This Thanksgiving was my mom's first wedding anniversary without my dad. People say the year of firsts is especially hard, although I suspect the second, third, and fourth, will also suck.

The week leading up to and away from it was like any other at her place. Activities in the atrium, movies after dinner in the club room... 

But Momba wants to sleep til it's time to go down to breakfast, have a nap til lunch, followed by a little snooze before dinner, then turn in early, like a cat. 

The original brisk, no nonsense version of her would have had no patience for this new vague, drifty one. I know she'd bully her up and out and keep her marching from one inane but harmless activity to the next. 

So when I'm in town, I do it for her. 

Downstairs for exercises. 
But Momba's blind and can't see the leader leading. Also, she doesn't give a shit. And even if she could hear or see the movies, she can't see the point of staying awake for them. 

At meals, my mom who once had a world of friends and who entertained often, effortlessly, with charm and aplomb, barely turns her head to speak to the women at her table. 

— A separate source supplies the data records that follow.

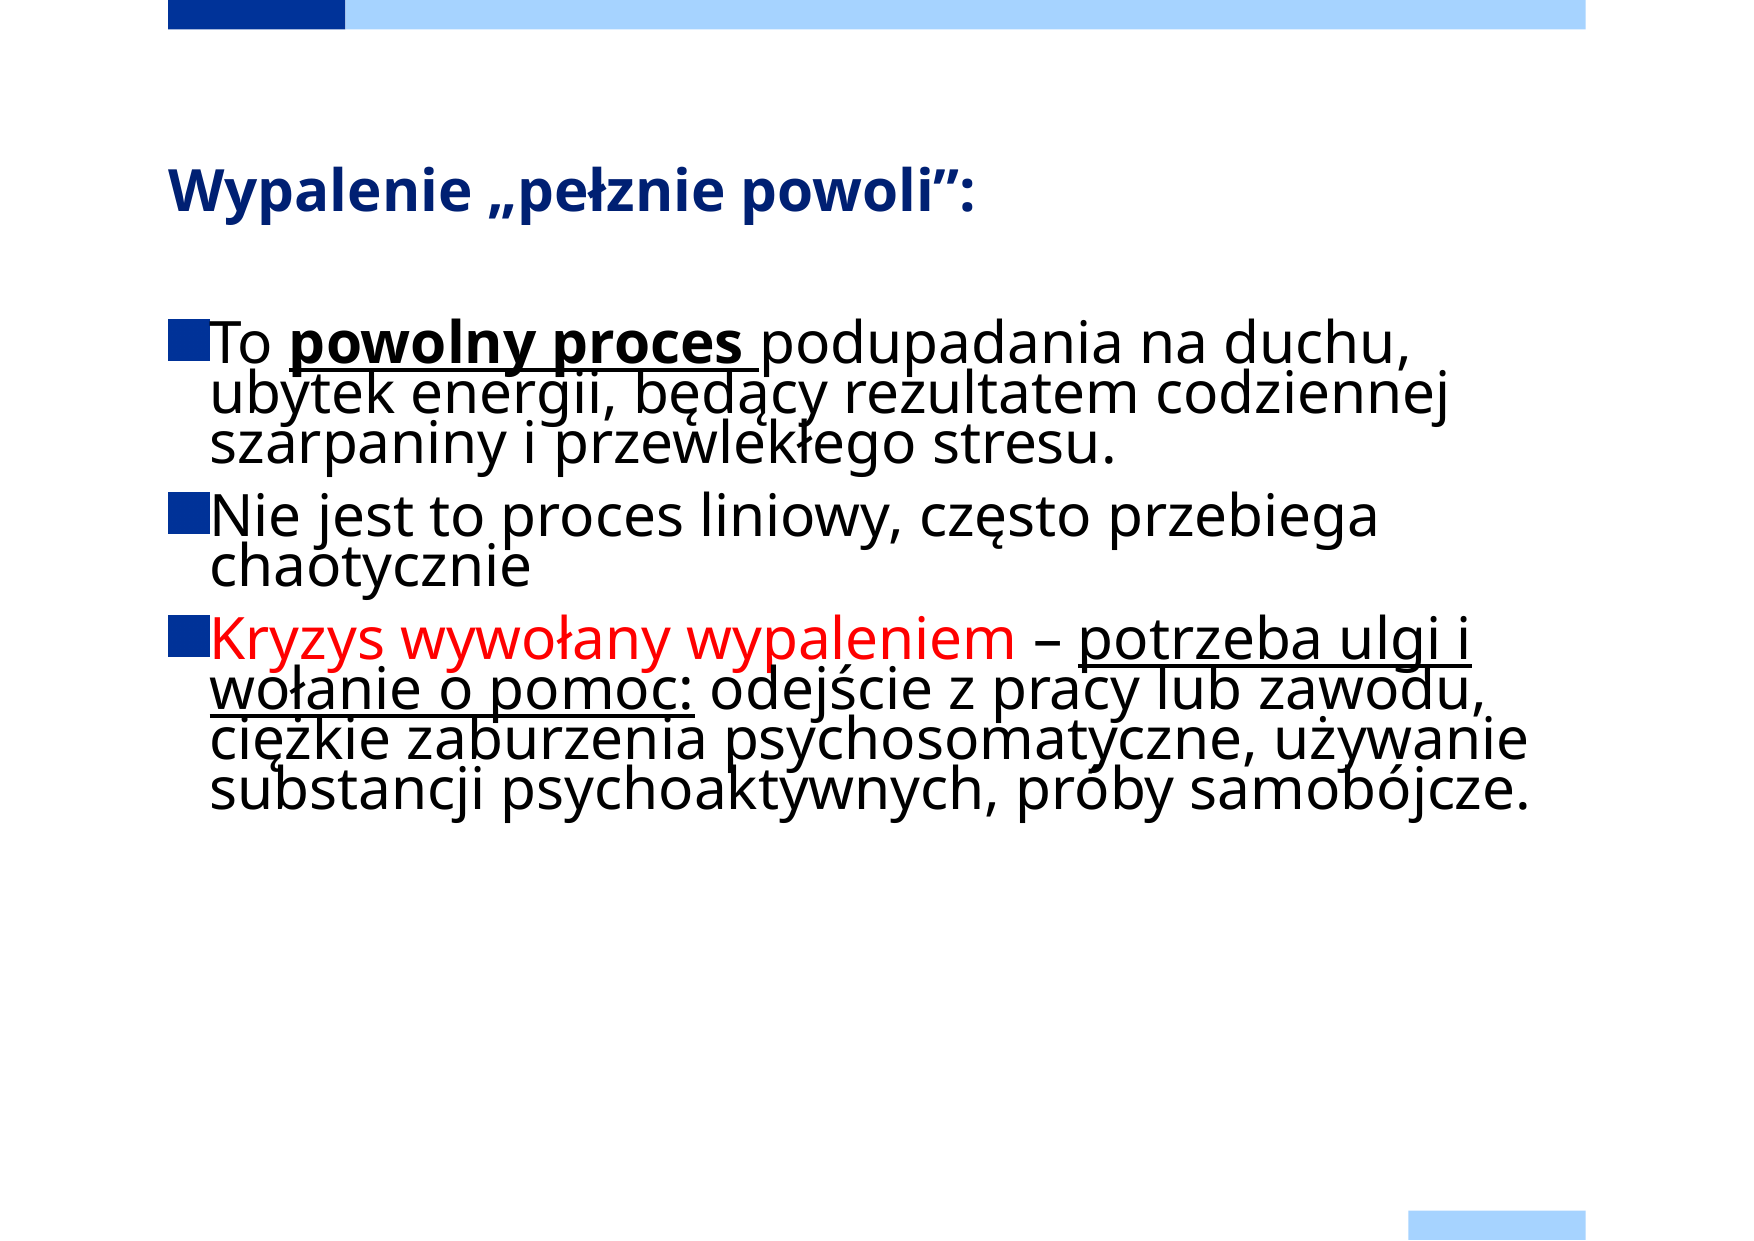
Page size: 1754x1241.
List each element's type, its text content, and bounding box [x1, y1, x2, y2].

title Wypalenie „pełznie powoli”: [168, 147, 1586, 324]
list To powolny proces podupadania na duchu, ubytek energii, będący rezultatem codziennej szarpaniny i przewlekłego stresu. Nie jest to proces liniowy, często przebiega chaotycznie Kryzys wywołany wypaleniem – potrzeba ulgi i wołanie o pomoc: odejście z pracy lub zawodu, ciężkie zaburzenia psychosomatyczne, używanie substancji psychoaktywnych, próby samobójcze. [168, 324, 1586, 1093]
picture [168, 492, 210, 534]
picture [168, 615, 210, 657]
picture [168, 319, 210, 361]
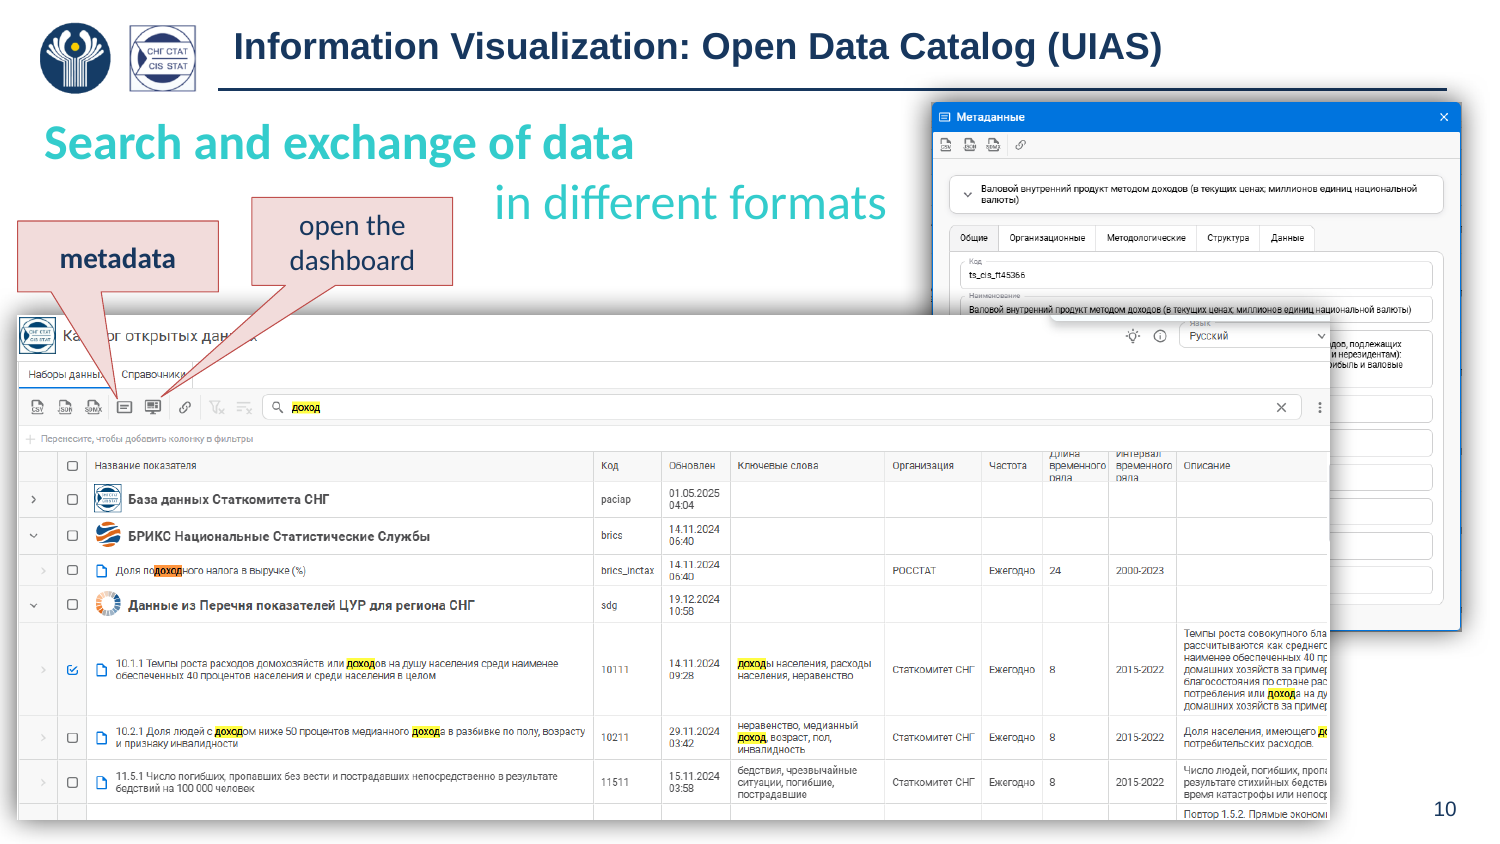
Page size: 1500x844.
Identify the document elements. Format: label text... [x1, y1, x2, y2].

Thanksgiving dinner: A scoop each of mashed potatoes, green-bean-sludge, sweet potato "souffle'," stuffing and turkey with gravy vomited over all.  
Momba plows through and doesn't even bitch.

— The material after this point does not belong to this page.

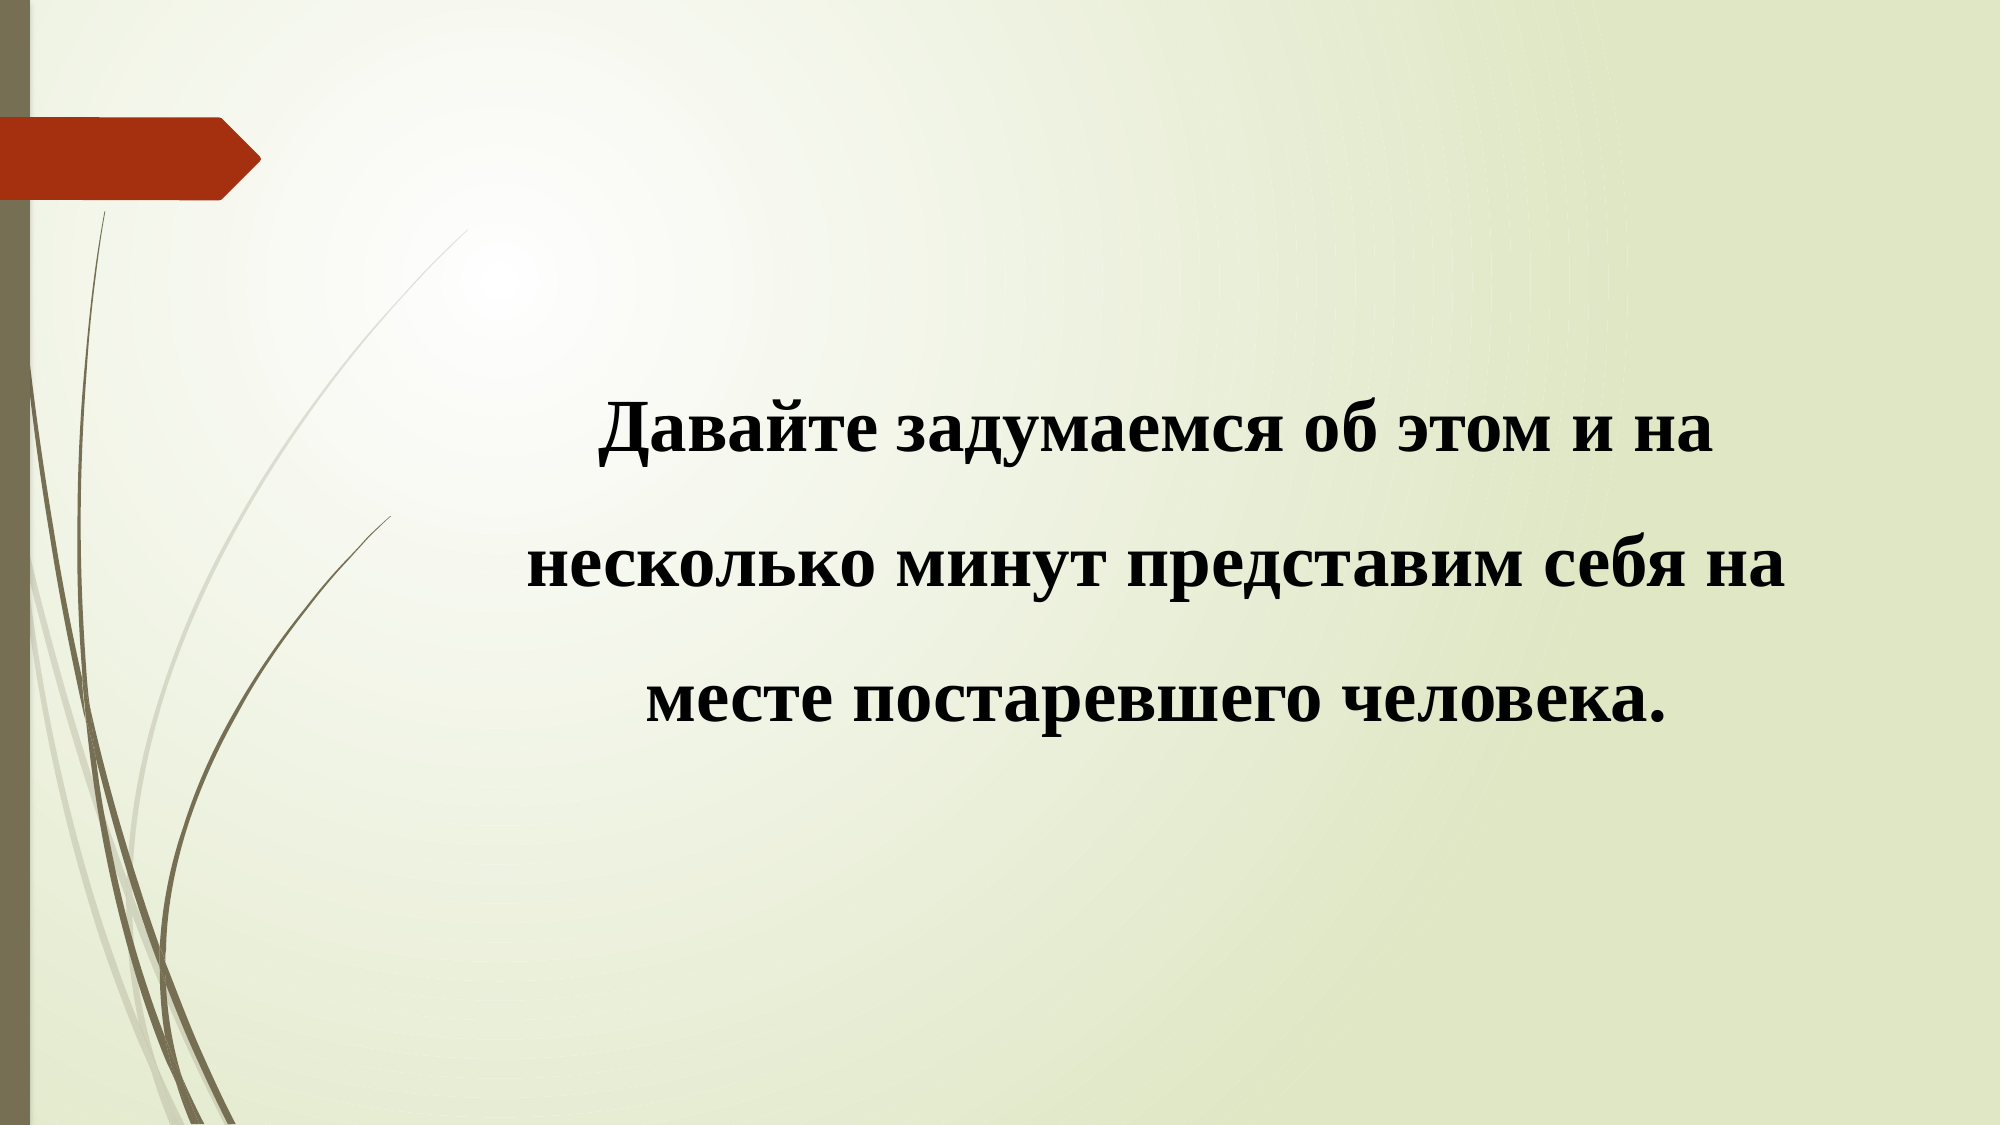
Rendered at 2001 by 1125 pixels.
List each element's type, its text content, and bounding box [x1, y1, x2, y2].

title Давайте задумаемся об этом и на несколько минут представим себя на месте постаревшего человека. [425, 323, 1888, 930]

Bingo! We could rake in some serious cash here! 
Ok, I admit, even the old Momba wouldn't rejoice over bingo.

But Karaoke in the club room? Oldies and show tunes including songs from shows she was once in?  
I'm kicking some serious ass on Moon River... Momba, nothing.

Later, a guy pounds out  Yiddish folk songs on the piano. My mom's foot is not tapping. She's not even mouthing the words.

Me: (whiny, petulant) But Momba, you were in Yiddish choirs! You loved this crap!

Her: (sigh) What was, was.

Ah! I remember that song. She taught it to me long ago, in Yiddish and English. 'What was, was, and is no more."
Here it is.


1 comment:

Unknown said...

One of the most heartbreaking songs of all time, Amy. My Jewish mom, who played Chopin on the living room piano while I was growing up, was reduced to listening to insipid versions of Christmas Carols in the "memory care" unit. No wonder she refused to come out of her room in the end. What was, was.